Diana ran a hand through her hair. “Okay, let’s think this through: Whatever it is the Marked had Dennis bring in from CERN, that’s what gave the U.S. government an excuse to attack Seattle. Now the Marked have an antimatter bomb. So the question we need to be asking is: What’s their target?”
“There might be evidence at the lab,” Dennis said. “They set it on fire before they left. They must’ve been trying to hide something.”
“Makes sense,” Tom said. “Do you have any pictures of the lab, either inside or out?”
“On my phone,” Dennis said. “I downloaded thirty seconds of video from the secure feed, in case we had to analyze it.”
“Good,” Tom said. “Give it to Marco.”
Pulling open his suit jacket, he said, “I’m going to reach in very slowly.” Tom nodded for him to continue.
Dennis produced his phone and handed it to Marco, who quickly accessed its most recent saved video file and hit
PLAY
.
The image on the phone’s screen was so dark and murky that Marco could barely discern any details. “Not sure I can use this,” he said to Tom. “I need to see a bit
more of where I’m—hang on …” The image changed to an exterior shot of the lab.

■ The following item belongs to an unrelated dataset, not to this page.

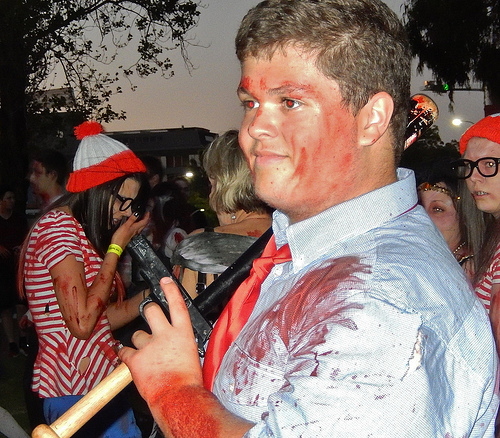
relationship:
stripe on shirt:
[38, 350, 78, 384] [19, 209, 127, 396]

He saw smoke belching up from a half-imploded ramshackle building in a barren desert. He looked at Dennis. “Nevada?”
“Yes. Good guess.”
“Thanks,” Marco said. “Okay, this I can work with.” He made sure that he had his own phone secure inside a closed pocket of his tactical vest, then stood up and nodded to Tom and Diana.
“Back in a few,” he said.
Then he stared deeply into the grainy video on the phone’s LCD screen. His eyes saw through the moving image, and the edges of his vision blurred, until all that he could see was the baked-white sand and sun-bleached sky of the desert …
Marco blinked and squinted against the desert sun.

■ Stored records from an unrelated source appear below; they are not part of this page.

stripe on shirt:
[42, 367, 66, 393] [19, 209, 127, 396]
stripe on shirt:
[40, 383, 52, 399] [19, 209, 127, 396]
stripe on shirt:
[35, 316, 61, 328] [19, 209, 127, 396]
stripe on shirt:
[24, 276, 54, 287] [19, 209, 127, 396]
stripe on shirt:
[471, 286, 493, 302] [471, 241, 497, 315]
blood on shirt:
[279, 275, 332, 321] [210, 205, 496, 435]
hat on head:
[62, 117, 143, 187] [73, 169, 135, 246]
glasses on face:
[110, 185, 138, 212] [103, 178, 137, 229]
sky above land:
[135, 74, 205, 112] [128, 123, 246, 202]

It felt as if there was as much heat radiating up from the runway tarmac at his feet as there was beating down on him from above. The combination of direct and reflected sunlight was blinding, and painful pricklings needled his exposed skin.
This is what it feels like to get cooked alive
, he mused.
The sand-scoured wooden shack that hid the entrance to the secret Haspelcorp lab was dozens of yards away. As in the recorded video on Dennis’s phone, it continued to spew smoke through rents in its roof of rusted, corrugated metal.
Eager to get out of the sun, Marco walk-jogged toward the dilapidated building. His footsteps slapped against the
paved runway surface, making a tiny sound that was all but lost in the vast, lonely spaces of the deep desert. It was difficult for Marco to move so quickly in such dry, brutal heat, but he feared that if he slowed his pace or stopped to rest, the soles of his sneakers would melt under his feet.
He reached the shack. Littering the ground by the entrance were a few small bits of metallic debris. Some of the pieces’ edges were straight and clean; others were scorched and melted. Though he didn’t know what to make of them offhand, he suspected they might be worth analyzing later. He gathered the pieces, stuffed them into his pants pockets, then moved on to the shack.
He tried to open the door and tore it from its corroded and heat-warped hinges. Part of the wall fell away with it, reduced to a smoldering slab of charcoal. It broke into dusty black cinders at his feet.
“Construction by the lowest bidder,” he mumbled, even though the joke was solely for his own ears. Something about the profound emptiness of the landscape that surrounded him made Marco want to talk to himself.